Tujuan Latihan:
Salin ulang seluruh bagian teks tentang gelombang panas di India, dari "REPUBLIKA.CO.ID, NEW DELHI" hingga "mencapai hampir 170.", dan ganti "staf" dengan "perawat".

Teks Bacaan:
------------------------------
REPUBLIKA.CO.ID, NEW DELHI -- Gelombang panas terik di dua negara bagian terpadat di India telah membuat rumah sakit kewalahan, dan memaksa staf menggunakan buku untuk mengipasi pasien. Pejabat setempat menyelidiki jumlah korban tewas yang telah mencapai hampir 170.
Di negara bagian utara Uttar Pradesh, 119 orang telah meninggal karena penyakit terkait panas selama beberapa hari terakhir. Sementara negara bagian Bihar melaporkan 47 kematian.
“Begitu banyak orang sekarat karena panas sehingga kami tidak punya waktu semenit pun untuk beristirahat. Pada Ahad, saya membawa 26 jenazah,” kata Jitendra Kumar Yadav, seorang pengemudi mobil jenazah di Kota Deoria yang terletak 110 kilometer dari Ballia, kepada The Associated Press.
Penduduk lain mengatakan, mereka takut pergi keluar setelah tengah hari. Rumah sakit terbesar di distrik Ballia di Uttar Pradesh tidak mampu menampung pasien. Para pejabat mengatakan, kamar mayat penuh setelah 54 lansia yang menderita berbagai masalah kesehatan, meninggal akibat gelombang panas. Beberapa keluarga diminta untuk membawa pulang jenazah kerabatnya.
Pada Ahad (18/6/2023), Menteri Kesehatan negara bagian Uttar Pradesh, Brajesh Pathak mengatakan, tim akan menyelidiki penyebab kematian dan menyelidiki berapa banyak dari mereka yang terkait langsung dengan panas. Sementara wilayah utara India yang terkenal dengan panas terik selama bulan-bulan pada musim panas, mencatat dengan suhu tertinggi mencapai 43,5 derajat Celcius.
------------------------------
Bahan Sumber:
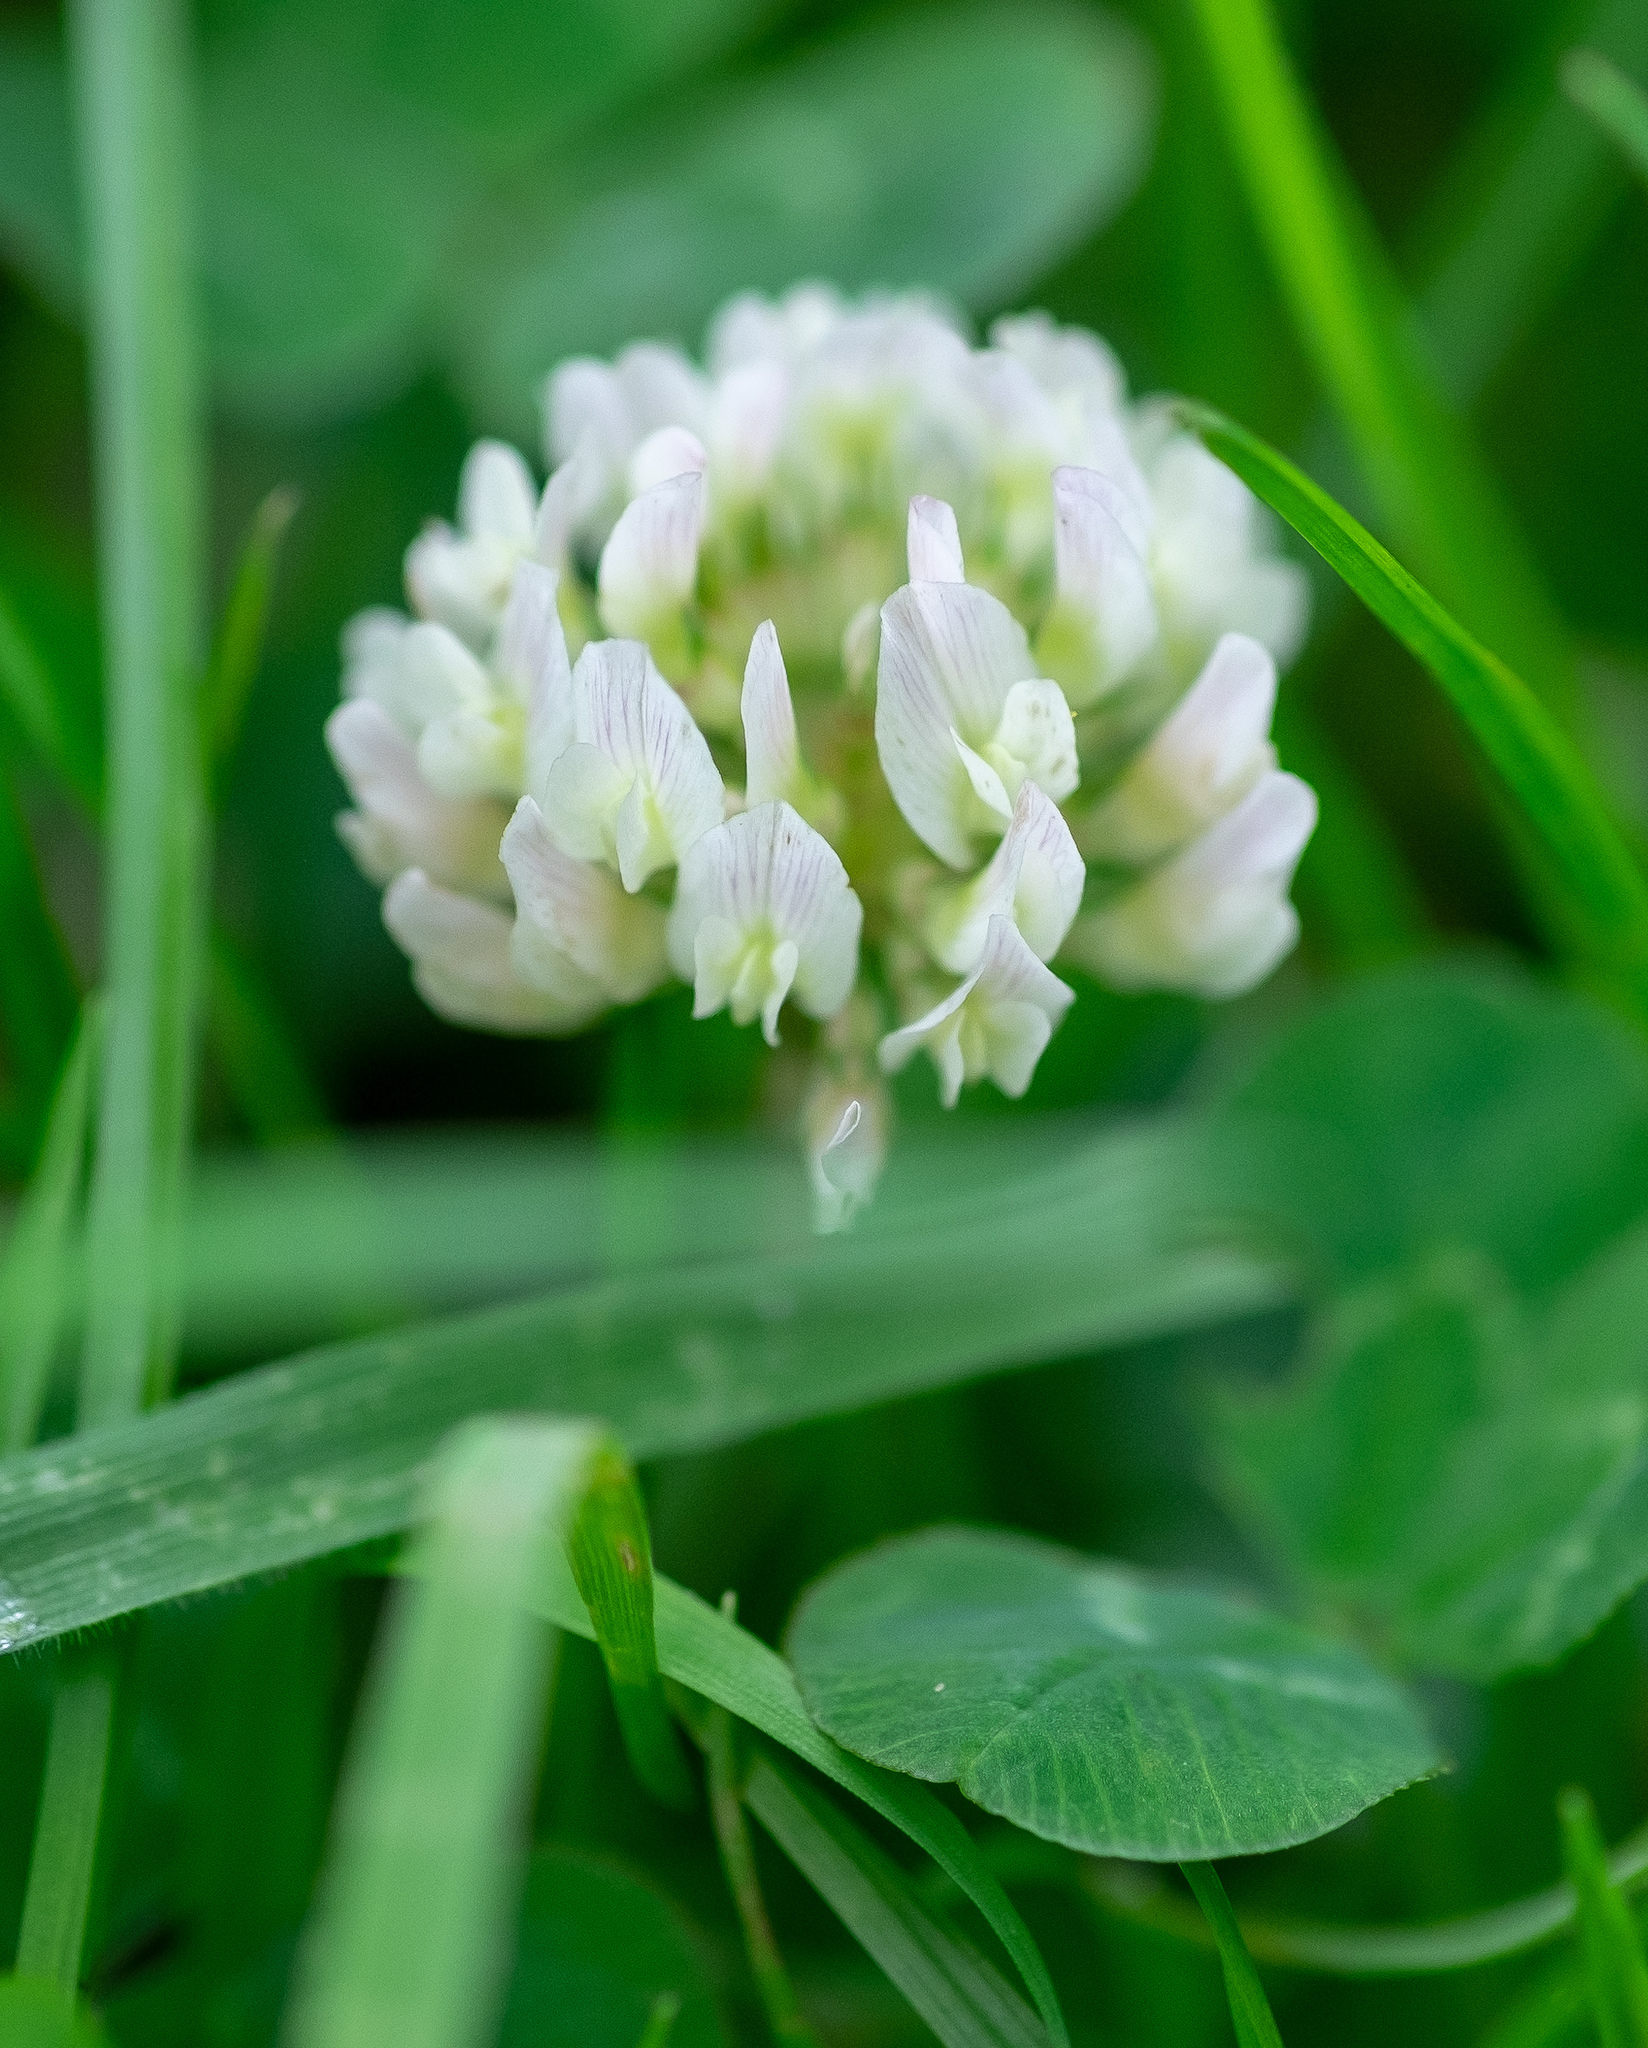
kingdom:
------------------------------
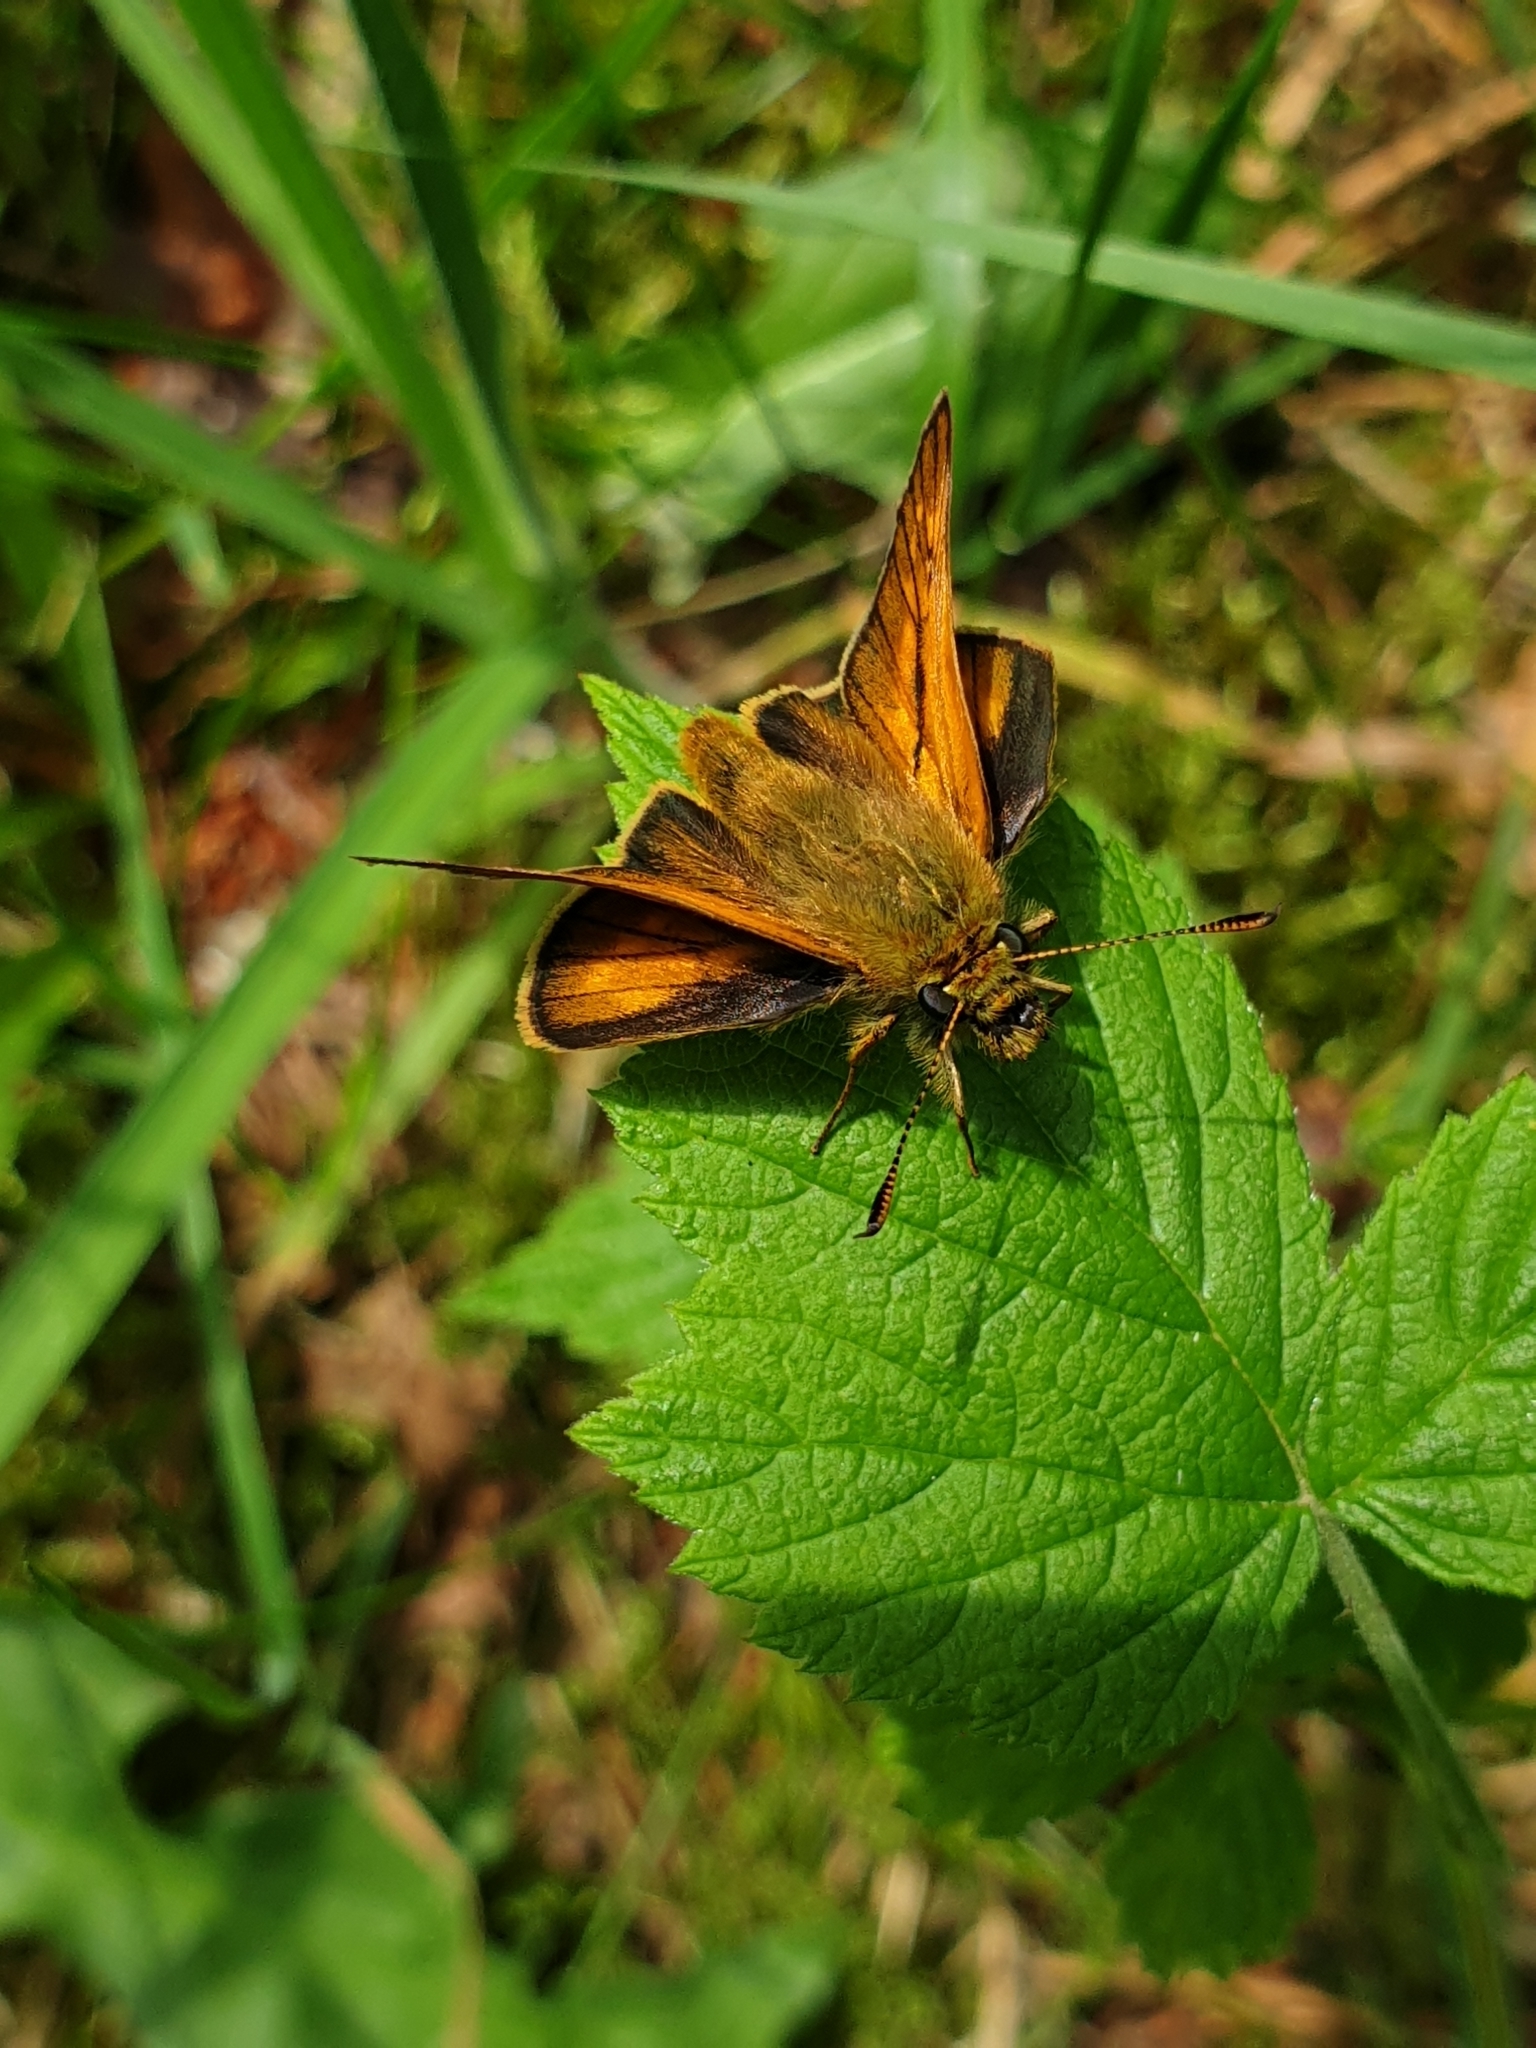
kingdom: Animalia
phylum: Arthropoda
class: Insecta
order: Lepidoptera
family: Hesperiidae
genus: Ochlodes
------------------------------
Jawaban Tugas:
REPUBLIKA.CO.ID, NEW DELHI -- Gelombang panas terik di dua negara bagian terpadat di India telah membuat rumah sakit kewalahan, dan memaksa perawat menggunakan buku untuk mengipasi pasien. Pejabat setempat menyelidiki jumlah korban tewas yang telah mencapai hampir 170.